** WORK INSTRUCTIONS **
Repeat every record below exactly, but leave out any pictures.
--- START ---
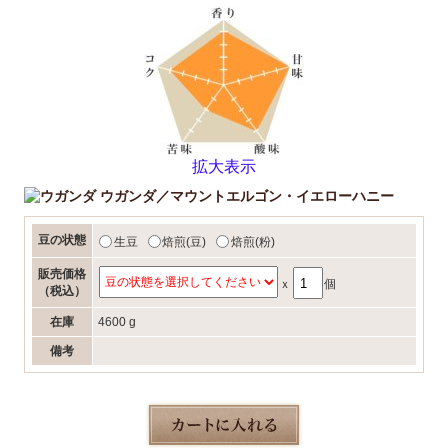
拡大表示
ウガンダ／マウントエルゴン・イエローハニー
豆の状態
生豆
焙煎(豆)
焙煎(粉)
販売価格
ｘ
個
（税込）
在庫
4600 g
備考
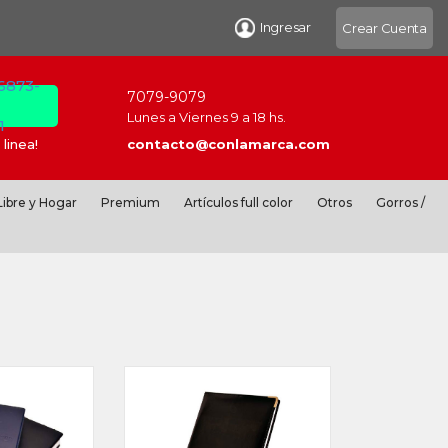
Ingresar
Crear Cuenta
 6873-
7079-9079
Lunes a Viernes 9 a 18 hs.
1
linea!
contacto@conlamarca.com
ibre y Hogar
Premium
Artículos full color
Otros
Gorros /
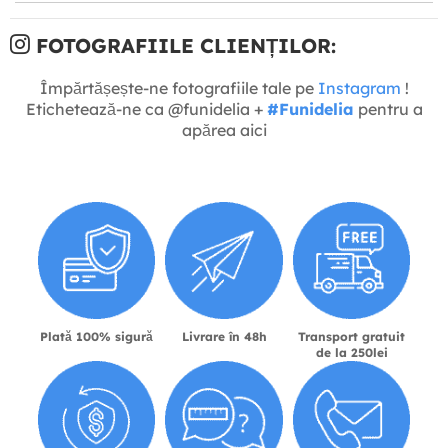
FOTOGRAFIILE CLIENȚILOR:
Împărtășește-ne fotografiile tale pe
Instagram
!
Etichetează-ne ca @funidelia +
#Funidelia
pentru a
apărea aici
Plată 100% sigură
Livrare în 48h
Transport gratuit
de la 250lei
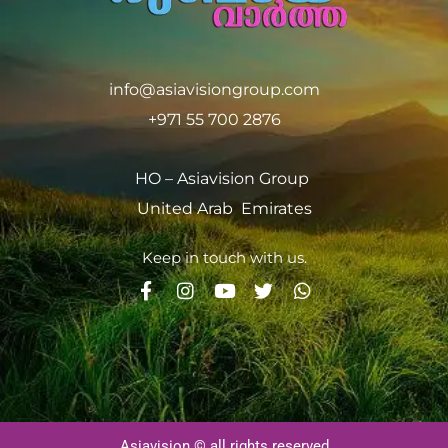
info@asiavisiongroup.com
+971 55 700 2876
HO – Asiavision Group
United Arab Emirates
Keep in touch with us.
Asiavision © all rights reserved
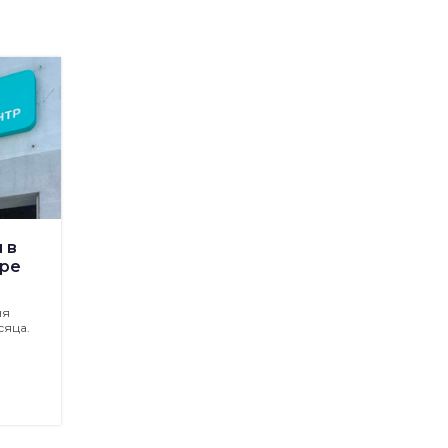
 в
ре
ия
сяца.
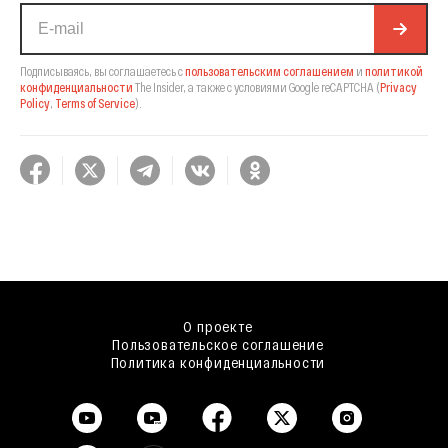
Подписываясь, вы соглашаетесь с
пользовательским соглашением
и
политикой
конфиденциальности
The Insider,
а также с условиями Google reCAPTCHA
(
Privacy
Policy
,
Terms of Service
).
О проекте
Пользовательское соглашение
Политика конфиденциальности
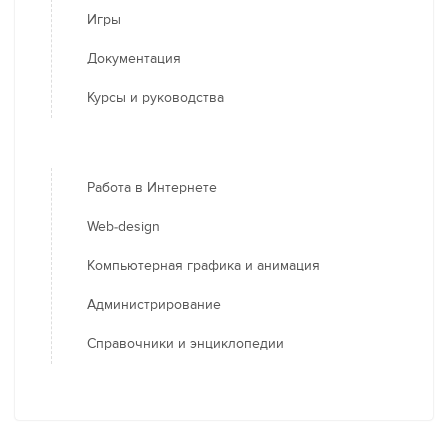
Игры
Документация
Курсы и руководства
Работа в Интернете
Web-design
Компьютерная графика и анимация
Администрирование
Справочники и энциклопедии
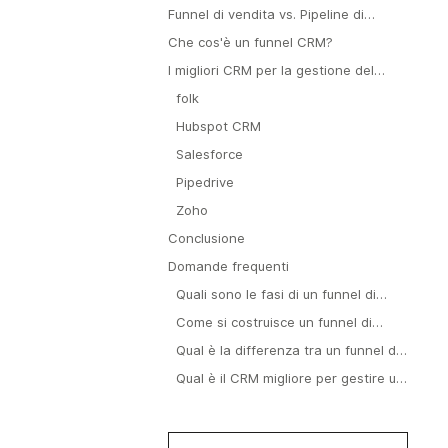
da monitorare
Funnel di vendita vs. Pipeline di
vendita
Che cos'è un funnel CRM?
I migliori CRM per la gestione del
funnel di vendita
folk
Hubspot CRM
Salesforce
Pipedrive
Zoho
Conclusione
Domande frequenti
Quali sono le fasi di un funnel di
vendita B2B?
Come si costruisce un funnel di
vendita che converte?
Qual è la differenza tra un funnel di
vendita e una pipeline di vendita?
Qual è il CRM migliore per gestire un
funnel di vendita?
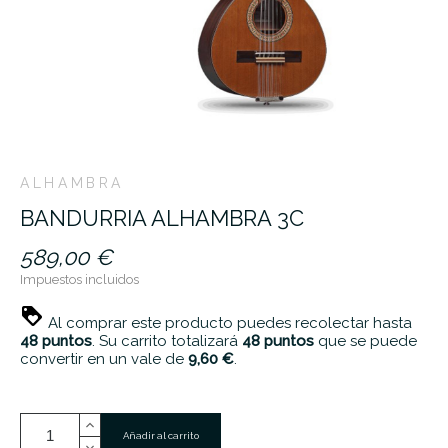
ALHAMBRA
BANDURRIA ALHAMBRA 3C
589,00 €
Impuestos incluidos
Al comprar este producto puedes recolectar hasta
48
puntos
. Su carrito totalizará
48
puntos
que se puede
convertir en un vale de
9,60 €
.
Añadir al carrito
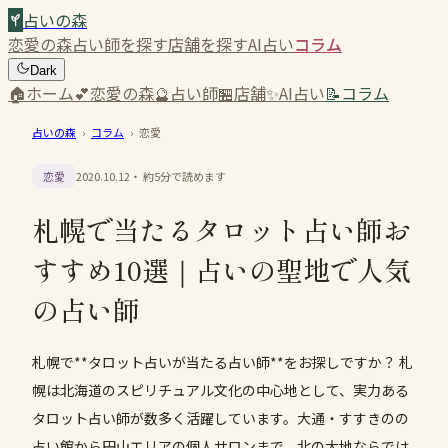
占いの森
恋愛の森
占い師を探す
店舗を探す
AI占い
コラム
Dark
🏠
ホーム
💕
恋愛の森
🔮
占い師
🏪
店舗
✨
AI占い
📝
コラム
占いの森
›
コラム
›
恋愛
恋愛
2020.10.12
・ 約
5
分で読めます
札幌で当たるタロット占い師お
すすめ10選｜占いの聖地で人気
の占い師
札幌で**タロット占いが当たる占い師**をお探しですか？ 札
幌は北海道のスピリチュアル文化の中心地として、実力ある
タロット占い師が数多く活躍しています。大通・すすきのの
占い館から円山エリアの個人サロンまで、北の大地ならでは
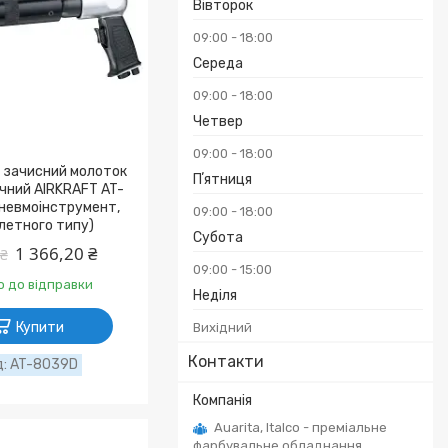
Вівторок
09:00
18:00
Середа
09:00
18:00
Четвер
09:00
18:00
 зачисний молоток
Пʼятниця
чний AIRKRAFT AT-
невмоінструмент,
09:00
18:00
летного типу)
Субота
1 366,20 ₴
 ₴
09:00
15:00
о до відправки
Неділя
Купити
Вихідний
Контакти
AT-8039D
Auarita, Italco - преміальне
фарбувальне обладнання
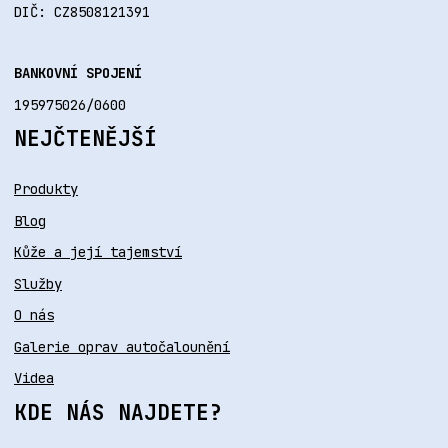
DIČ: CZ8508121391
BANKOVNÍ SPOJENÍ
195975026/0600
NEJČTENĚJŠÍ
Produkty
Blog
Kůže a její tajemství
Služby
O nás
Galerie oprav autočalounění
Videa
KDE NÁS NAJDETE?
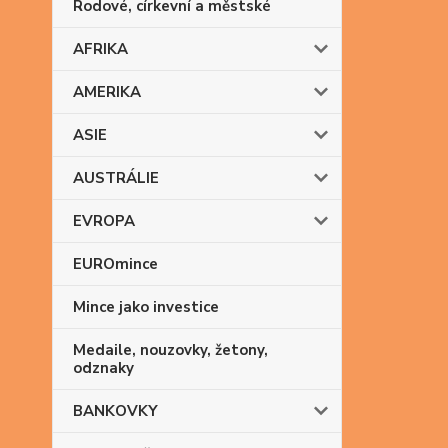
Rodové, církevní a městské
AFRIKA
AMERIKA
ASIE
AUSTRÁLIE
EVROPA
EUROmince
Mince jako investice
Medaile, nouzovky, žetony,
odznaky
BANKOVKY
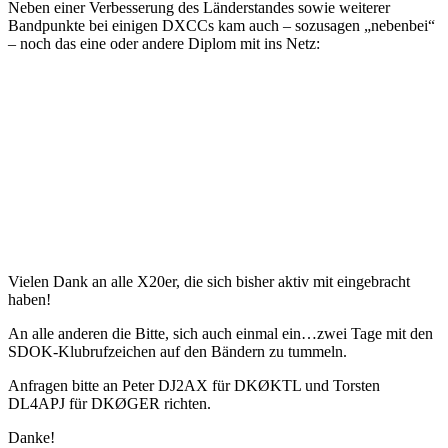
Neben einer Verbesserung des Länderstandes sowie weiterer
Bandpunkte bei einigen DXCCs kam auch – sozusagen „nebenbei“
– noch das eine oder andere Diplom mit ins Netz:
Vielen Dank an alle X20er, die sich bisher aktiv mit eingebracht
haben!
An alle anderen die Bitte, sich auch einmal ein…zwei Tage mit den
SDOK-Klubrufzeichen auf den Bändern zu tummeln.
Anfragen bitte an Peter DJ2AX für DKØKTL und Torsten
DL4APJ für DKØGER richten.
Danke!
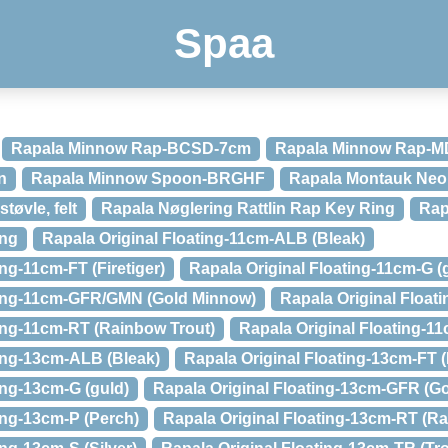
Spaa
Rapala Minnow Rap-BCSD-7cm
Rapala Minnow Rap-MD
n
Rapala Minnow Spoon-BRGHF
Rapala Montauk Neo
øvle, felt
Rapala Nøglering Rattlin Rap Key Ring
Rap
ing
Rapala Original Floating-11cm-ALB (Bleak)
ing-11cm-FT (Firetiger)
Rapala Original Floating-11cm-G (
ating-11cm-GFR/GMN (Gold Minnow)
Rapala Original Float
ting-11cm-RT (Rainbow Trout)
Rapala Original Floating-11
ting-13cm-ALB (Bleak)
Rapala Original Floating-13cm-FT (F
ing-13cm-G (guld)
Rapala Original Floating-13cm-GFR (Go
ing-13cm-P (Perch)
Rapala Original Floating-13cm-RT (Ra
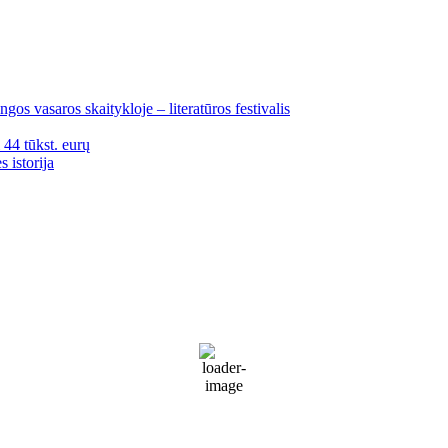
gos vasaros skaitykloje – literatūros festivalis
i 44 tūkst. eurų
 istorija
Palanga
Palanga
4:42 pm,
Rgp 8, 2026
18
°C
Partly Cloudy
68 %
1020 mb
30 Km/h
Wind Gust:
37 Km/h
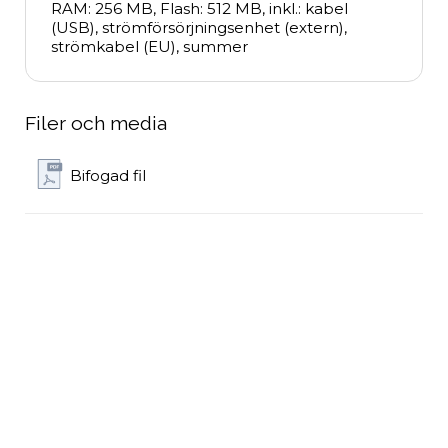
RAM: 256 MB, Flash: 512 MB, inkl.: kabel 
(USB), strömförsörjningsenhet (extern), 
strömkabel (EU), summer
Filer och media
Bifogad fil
--- END ---
** OUTPUT OF THE TASK **
拡大表示
ウガンダ／マウントエルゴン・イエローハニー
豆の状態
生豆
焙煎(豆)
焙煎(粉)
販売価格
ｘ
個
（税込）
在庫
4600 g
備考
Ingresar
Crear Cuenta
 6873-
7079-9079
Lunes a Viernes 9 a 18 hs.
1
linea!
contacto@conlamarca.com
ibre y Hogar
Premium
Artículos full color
Otros
Gorros /
FOTOGRAFIILE CLIENȚILOR:
Împărtășește-ne fotografiile tale pe
Instagram
!
Etichetează-ne ca @funidelia +
#Funidelia
pentru a
apărea aici
Plată 100% sigură
Livrare în 48h
Transport gratuit
de la 250lei
info@asiavisiongroup.com
+971 55 700 2876
HO – Asiavision Group
United Arab Emirates
Keep in touch with us.
Asiavision © all rights reserved
 в
ре
ия
сяца.
Подписываясь, вы соглашаетесь с
пользовательским соглашением
и
политикой
конфиденциальности
The Insider,
а также с условиями Google reCAPTCHA
(
Privacy
Policy
,
Terms of Service
).
О проекте
Пользовательское соглашение
Политика конфиденциальности
Игры
Документация
Курсы и руководства
Работа в Интернете
Web-design
Компьютерная графика и анимация
Администрирование
Справочники и энциклопедии
da monitorare
Funnel di vendita vs. Pipeline di
vendita
Che cos'è un funnel CRM?
I migliori CRM per la gestione del
funnel di vendita
folk
Hubspot CRM
Salesforce
Pipedrive
Zoho
Conclusione
Domande frequenti
Quali sono le fasi di un funnel di
vendita B2B?
Come si costruisce un funnel di
vendita che converte?
Qual è la differenza tra un funnel di
vendita e una pipeline di vendita?
Qual è il CRM migliore per gestire un
funnel di vendita?
ALHAMBRA
BANDURRIA ALHAMBRA 3C
589,00 €
Impuestos incluidos
Al comprar este producto puedes recolectar hasta
48
puntos
. Su carrito totalizará
48
puntos
que se puede
convertir en un vale de
9,60 €
.
Añadir al carrito
占いの森
恋愛の森
占い師を探す
店舗を探す
AI占い
コラム
Dark
🏠
ホーム
💕
恋愛の森
🔮
占い師
🏪
店舗
✨
AI占い
📝
コラム
占いの森
›
コラム
›
恋愛
恋愛
2020.10.12
・ 約
5
分で読めます
札幌で当たるタロット占い師お
すすめ10選｜占いの聖地で人気
の占い師
札幌で**タロット占いが当たる占い師**をお探しですか？ 札
幌は北海道のスピリチュアル文化の中心地として、実力ある
タロット占い師が数多く活躍しています。大通・すすきのの
占い館から円山エリアの個人サロンまで、北の大地ならでは
Вівторок
09:00
18:00
Середа
09:00
18:00
Четвер
09:00
18:00
 зачисний молоток
Пʼятниця
чний AIRKRAFT AT-
невмоінструмент,
09:00
18:00
летного типу)
Субота
1 366,20 ₴
 ₴
09:00
15:00
о до відправки
Неділя
Купити
Вихідний
Контакти
AT-8039D
Auarita, Italco - преміальне
фарбувальне обладнання
DIČ: CZ8508121391
BANKOVNÍ SPOJENÍ
195975026/0600
NEJČTENĚJŠÍ
Produkty
Blog
Kůže a její tajemství
Služby
O nás
Galerie oprav autočalounění
Videa
KDE NÁS NAJDETE?
Rodové, církevní a městské
AFRIKA
AMERIKA
ASIE
AUSTRÁLIE
EVROPA
EUROmince
Mince jako investice
Medaile, nouzovky, žetony,
odznaky
BANKOVKY
Neben einer Verbesserung des Länderstandes sowie weiterer
Bandpunkte bei einigen DXCCs kam auch – sozusagen „nebenbei“
– noch das eine oder andere Diplom mit ins Netz:
Vielen Dank an alle X20er, die sich bisher aktiv mit eingebracht
haben!
An alle anderen die Bitte, sich auch einmal ein…zwei Tage mit den
SDOK-Klubrufzeichen auf den Bändern zu tummeln.
Anfragen bitte an Peter DJ2AX für DKØKTL und Torsten
DL4APJ für DKØGER richten.
Danke!
Spaa
Rapala Minnow Rap-BCSD-7cm
Rapala Minnow Rap-MD
n
Rapala Minnow Spoon-BRGHF
Rapala Montauk Neo
øvle, felt
Rapala Nøglering Rattlin Rap Key Ring
Rap
ing
Rapala Original Floating-11cm-ALB (Bleak)
ing-11cm-FT (Firetiger)
Rapala Original Floating-11cm-G (
ating-11cm-GFR/GMN (Gold Minnow)
Rapala Original Float
ting-11cm-RT (Rainbow Trout)
Rapala Original Floating-11
ting-13cm-ALB (Bleak)
Rapala Original Floating-13cm-FT (F
ing-13cm-G (guld)
Rapala Original Floating-13cm-GFR (Go
ing-13cm-P (Perch)
Rapala Original Floating-13cm-RT (Ra
gos vasaros skaitykloje – literatūros festivalis
i 44 tūkst. eurų
 istorija
Palanga
Palanga
4:42 pm,
Rgp 8, 2026
18
°C
Partly Cloudy
68 %
1020 mb
30 Km/h
Wind Gust:
37 Km/h
RAM: 256 MB, Flash: 512 MB, inkl.: kabel 
(USB), strömförsörjningsenhet (extern), 
strömkabel (EU), summer
Filer och media
Bifogad fil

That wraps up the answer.